Duke’s White said: “The unintended consequences as it relates to recruiting scares the living heck out of me.”

4. Will the NCAA board’s vote alter the political landscape on the issue? 

The vote probably will have little, if any, short-term effect on lawmakers because no specific NCAA rules have been changed yet.

Even when they are, the changes won’t go as far as the free-market standards in the “Fair Pay to Play Act,” which California Gov. Gavin Newsom signed Sept. 30. That law is slated to take effect in January 2023 and make it illegal in California for colleges to prohibit athletes from being paid for endorsements, autograph signings and the like.

Newsom called the NCAA board’s vote “a step in the right direction,” but added in a statement: “California will be closely watching as the NCAA’s process moves forward to ensure the rules ultimately adopted are aligned with the legislation we passed this year.”

Lawmakers in about 20 other states where similar bills have been floated, including Georgia, also will be watching. Members of both houses of Congress have weighed in on the need for reform, too.

“The NCAA Board of Governors finally recognized that change is coming, and they need to adapt their rules to catch up with the times,” U.S. Senators Chris Murphy (D-Conn.) and Mitt Romney (R-Utah) said in a joint statement. “We believe those rules must be changed to allow athletes to be compensated.

“The name, image and likeness approach has its own challenges that we must address, and we’ll be carefully reviewing the NCAA’s next steps and working on ways Congress can reform college sports. We need to correct the inequities between what college coaches and the institutions make versus what the athletes receive.”

5. What are the next steps in the process?

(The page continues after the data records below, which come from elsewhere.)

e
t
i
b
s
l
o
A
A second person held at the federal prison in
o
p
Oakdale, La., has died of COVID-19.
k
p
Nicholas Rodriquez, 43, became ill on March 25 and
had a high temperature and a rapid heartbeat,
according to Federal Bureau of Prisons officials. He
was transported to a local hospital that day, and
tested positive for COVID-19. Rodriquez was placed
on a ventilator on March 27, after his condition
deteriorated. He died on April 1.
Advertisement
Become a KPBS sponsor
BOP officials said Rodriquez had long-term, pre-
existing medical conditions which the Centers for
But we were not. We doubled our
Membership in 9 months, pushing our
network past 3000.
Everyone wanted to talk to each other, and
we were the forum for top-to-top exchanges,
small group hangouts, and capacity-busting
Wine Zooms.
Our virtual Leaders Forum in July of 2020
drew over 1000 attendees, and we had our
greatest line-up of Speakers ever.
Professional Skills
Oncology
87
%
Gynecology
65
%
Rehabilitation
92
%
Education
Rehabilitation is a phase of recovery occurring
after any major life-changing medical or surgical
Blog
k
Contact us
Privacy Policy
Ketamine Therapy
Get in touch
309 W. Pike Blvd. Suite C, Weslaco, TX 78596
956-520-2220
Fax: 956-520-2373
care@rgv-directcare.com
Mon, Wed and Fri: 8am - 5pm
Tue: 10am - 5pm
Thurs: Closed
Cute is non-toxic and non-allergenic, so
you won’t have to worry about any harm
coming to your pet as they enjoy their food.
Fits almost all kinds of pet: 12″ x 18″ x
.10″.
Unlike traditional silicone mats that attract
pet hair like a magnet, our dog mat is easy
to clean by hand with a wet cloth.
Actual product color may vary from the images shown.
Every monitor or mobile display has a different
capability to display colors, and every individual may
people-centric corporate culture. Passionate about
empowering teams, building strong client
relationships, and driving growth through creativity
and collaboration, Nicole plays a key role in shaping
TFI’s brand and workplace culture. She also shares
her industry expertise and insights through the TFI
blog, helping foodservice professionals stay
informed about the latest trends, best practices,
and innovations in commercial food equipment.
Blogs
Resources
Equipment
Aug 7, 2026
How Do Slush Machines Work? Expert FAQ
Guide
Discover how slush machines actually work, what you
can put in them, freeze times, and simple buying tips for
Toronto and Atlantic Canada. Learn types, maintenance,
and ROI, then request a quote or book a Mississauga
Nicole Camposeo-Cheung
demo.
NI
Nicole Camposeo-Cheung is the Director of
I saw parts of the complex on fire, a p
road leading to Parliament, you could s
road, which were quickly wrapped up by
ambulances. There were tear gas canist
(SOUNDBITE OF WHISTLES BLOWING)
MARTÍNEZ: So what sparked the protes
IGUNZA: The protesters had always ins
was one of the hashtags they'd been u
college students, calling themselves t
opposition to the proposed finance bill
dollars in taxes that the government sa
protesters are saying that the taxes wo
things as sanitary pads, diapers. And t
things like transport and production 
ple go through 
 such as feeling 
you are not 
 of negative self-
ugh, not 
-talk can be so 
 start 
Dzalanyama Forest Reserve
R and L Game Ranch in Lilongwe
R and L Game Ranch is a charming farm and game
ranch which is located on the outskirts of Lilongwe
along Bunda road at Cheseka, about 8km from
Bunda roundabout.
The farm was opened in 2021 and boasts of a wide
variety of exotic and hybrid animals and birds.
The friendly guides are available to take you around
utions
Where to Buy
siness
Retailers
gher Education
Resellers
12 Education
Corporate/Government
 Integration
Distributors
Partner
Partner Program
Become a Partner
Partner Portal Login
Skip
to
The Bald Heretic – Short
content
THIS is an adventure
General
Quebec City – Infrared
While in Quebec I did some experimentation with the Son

The NCAA working group will continue to analyze the issue through April. Meanwhile, the Board of Governors directed the leadership of each of the NCAA divisions – Divisions I, II and III, encompassing a total of 1,100 schools – to begin creating their own sets of rules consistent with the principles outlined in the board’s action.

“Each of those divisions have to go to work trying to understand what it means in their context,” DeGioia said. “Remember we’re talking about 500,000 student-athletes across three divisions.

“What we hope is we’ll be able to bring all of that work to a close by … the (NCAA) convention in January 2021.”